Tetra Tech Selected for Fox River Remediation

Company will lead first phase of large design-build sediment program

Tetra Tech Inc. announced recently that it has been selected by the Fox River Cleanup Group for the first phase of a design-build sediment remediation program for the lower Fox River in Green Bay, Wis.—one of the largest sediment remediation programs in the world.

Under contract with Appleton Paper Inc. (API), a member of the Fox River Cleanup Group, Tetra Tech plans to remediate approximately 4 million cu yd of sediment contaminated by polychlorinated biphenyls (PCBs). The PCB contamination is the result of previous industrial uses, including pulp and paper production and recycling mills. This program is potentially worth approximately $600 million to $700 million over about 10 years.

“The Fox River cleanup will be the largest PCB river remediation project in the world,” said Christopher Gower, the executive responsible for the Fox River project on behalf of API. “Effectively removing PCBs from an active riverbed poses many technical challenges. We selected Tetra Tech because of their innovative technical approach, their demonstrated ability to address similar world-class environmental challenges and their ability to work with the project owners to efficiently manage project costs.”

“Tetra Tech is very pleased to have been selected by API and the Fox River Cleanup Group,” said Dan Batrack, Tetra Tech’s chairman and chief executive officer. “Technology has now evolved to a point that industry can begin to effectively address the world’s contaminated sediment challenges. We are on schedule to initiate full-scale remediation efforts in early 2009.”

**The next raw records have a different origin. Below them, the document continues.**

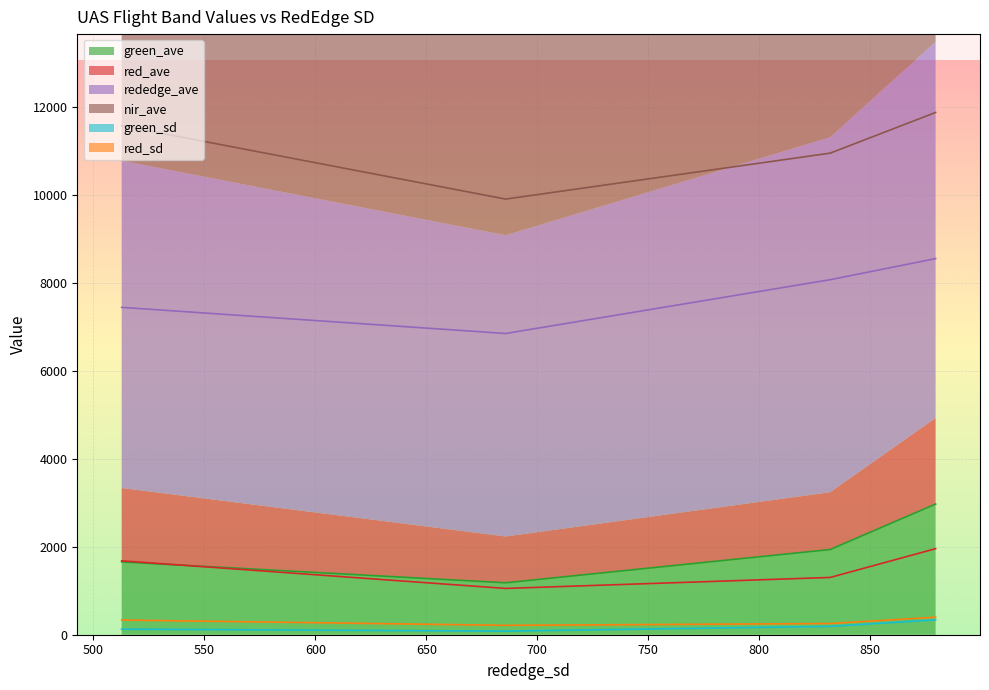

Which series has the widest spread of values?

nir_ave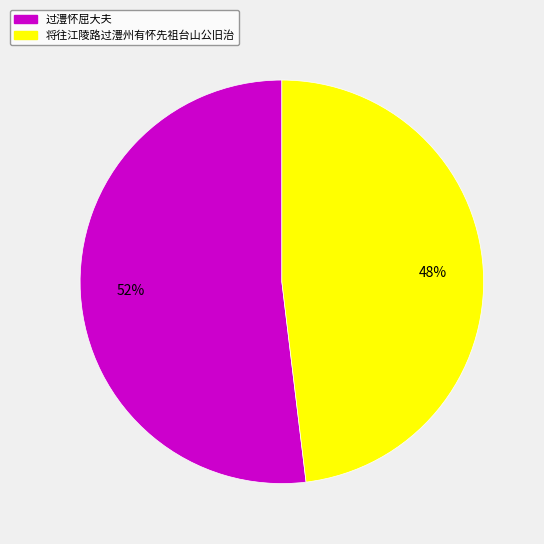

What is the majority slice?

过澧怀屈大夫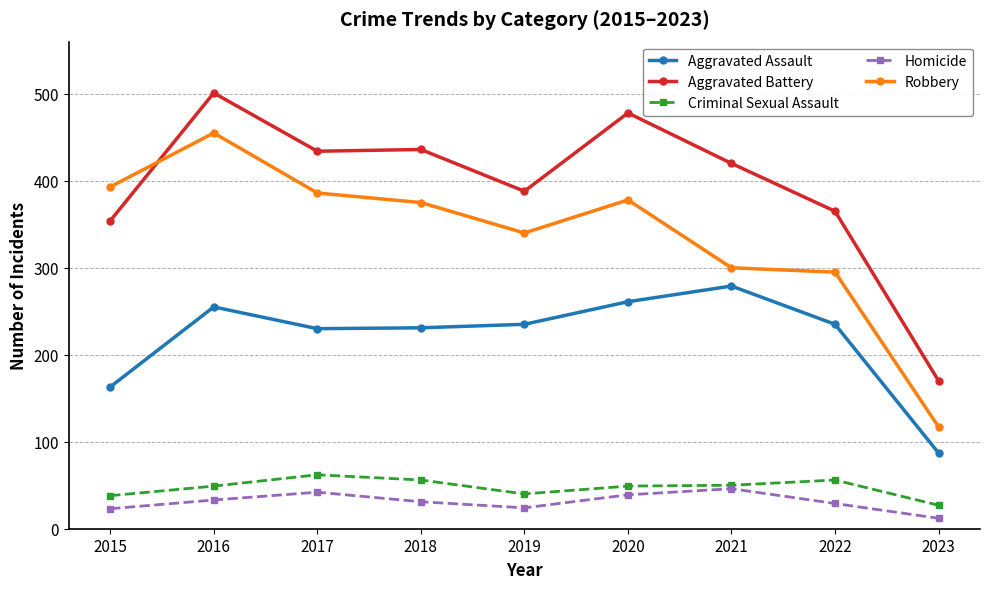

In Aggravated Assault, how many points are higher than both neighbors (excluding endpoints)?

2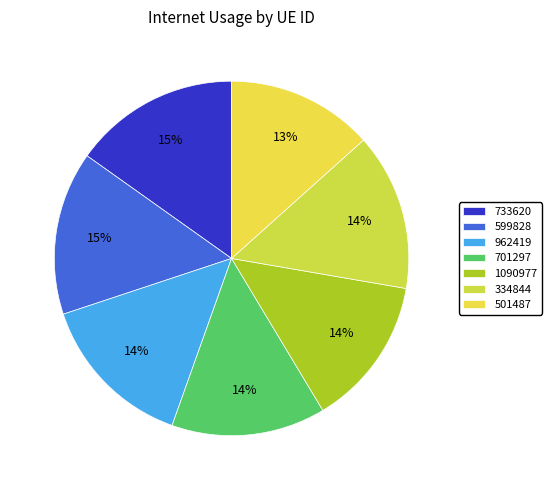

How many segments does this pie chart have?

7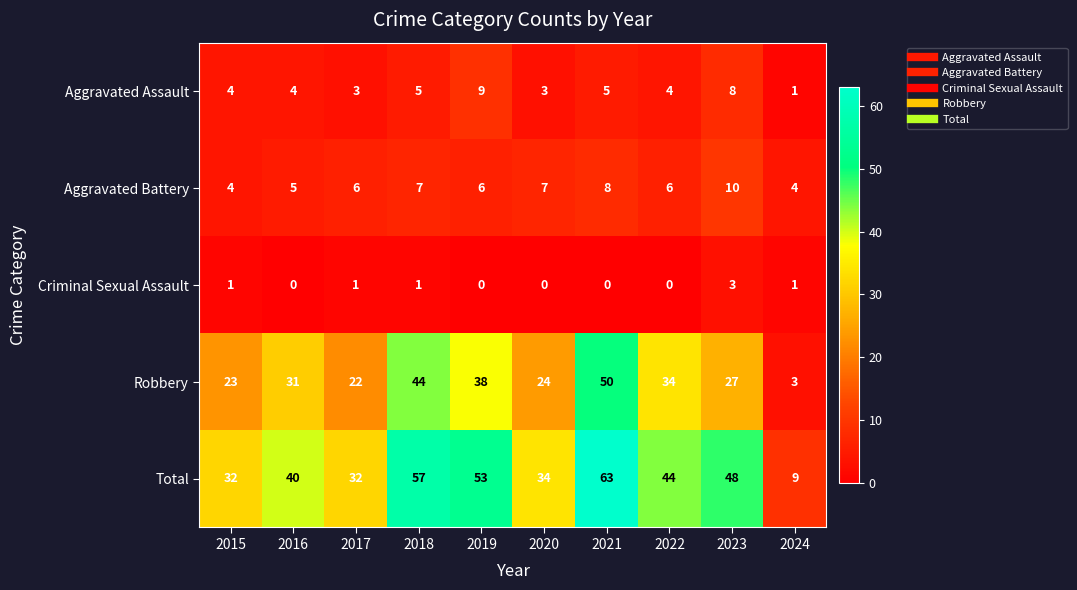

At which category is the sum across all series the highest?

2021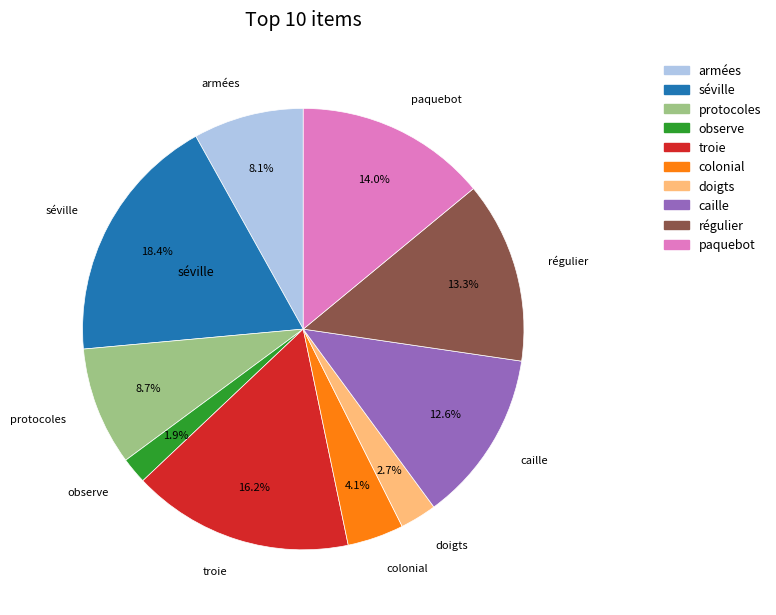

To the nearest percent, what portion does troie represent?

16%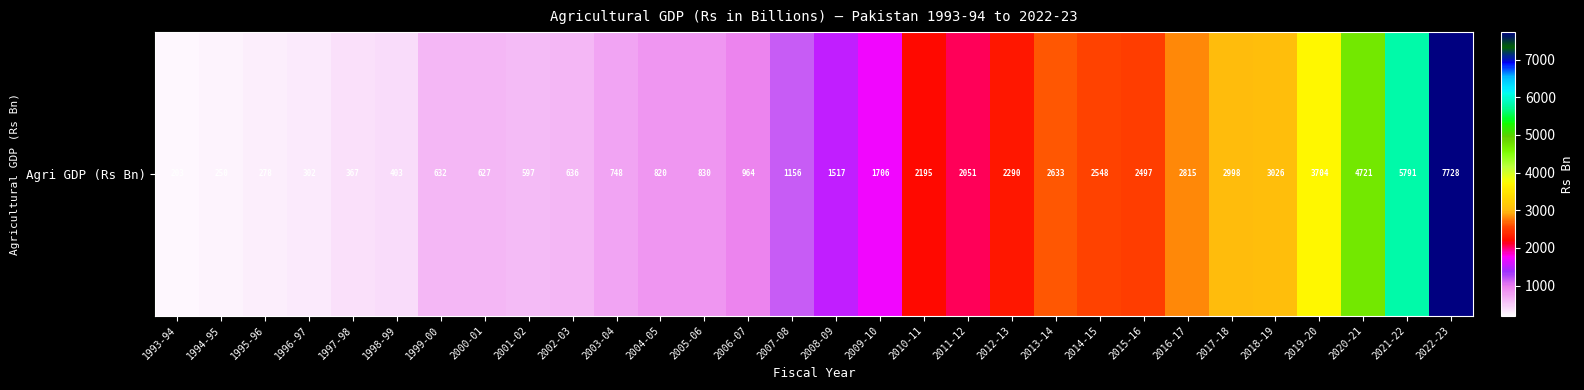

True or false: the data shows 2433.6 at 2008-09.

False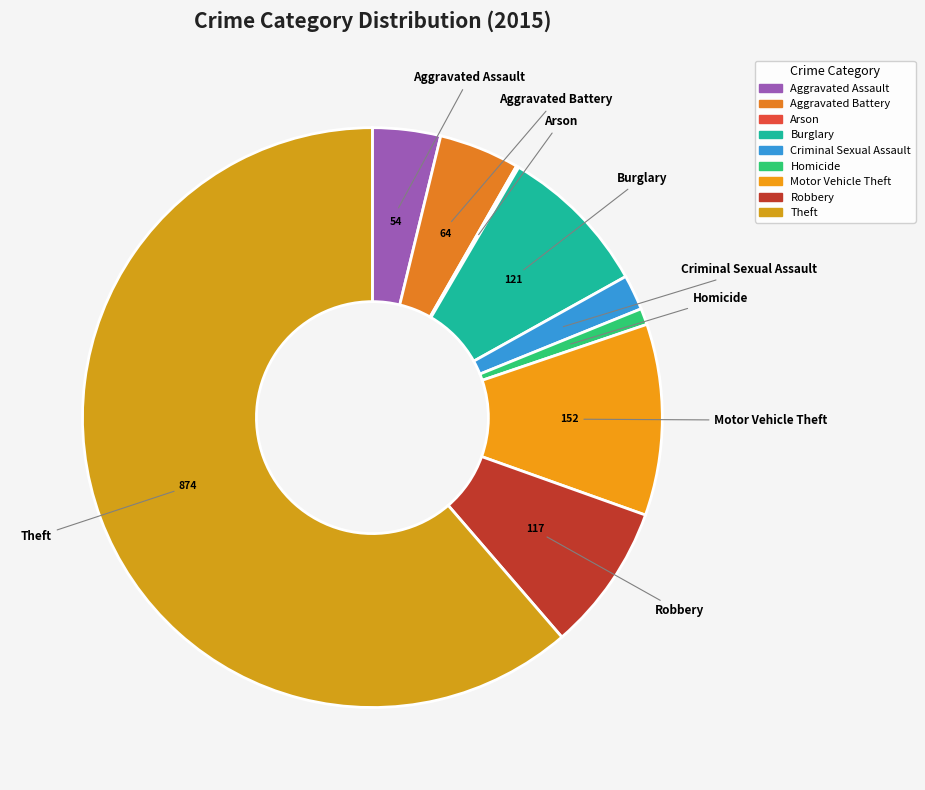

What is the ratio of the value at Theft to the value at Robbery?

7.5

Tetra Tech has already performed preliminary engineering work to support this effort, including engineering design and construction services for a large-scale membrane filter press facility for sediment desanding and dewatering. Tetra Tech is supervising construction of a 247,800-sq-ft processing facility on a 25-acre site along the river’s edge. Dredging is scheduled to begin in May 2009. Approximately 4 million cu yd of PCB-contaminated sediment are planned to be removed, including sediment from portions of the lower Fox River south of the De Pere dam and eventually covering the area north of the dam to the bay.

Over the next five months, Tetra Tech plans to complete engineering work that will ultimately address sediment remediation and the construction of about 400 acres of engineered capping systems to isolate contamination.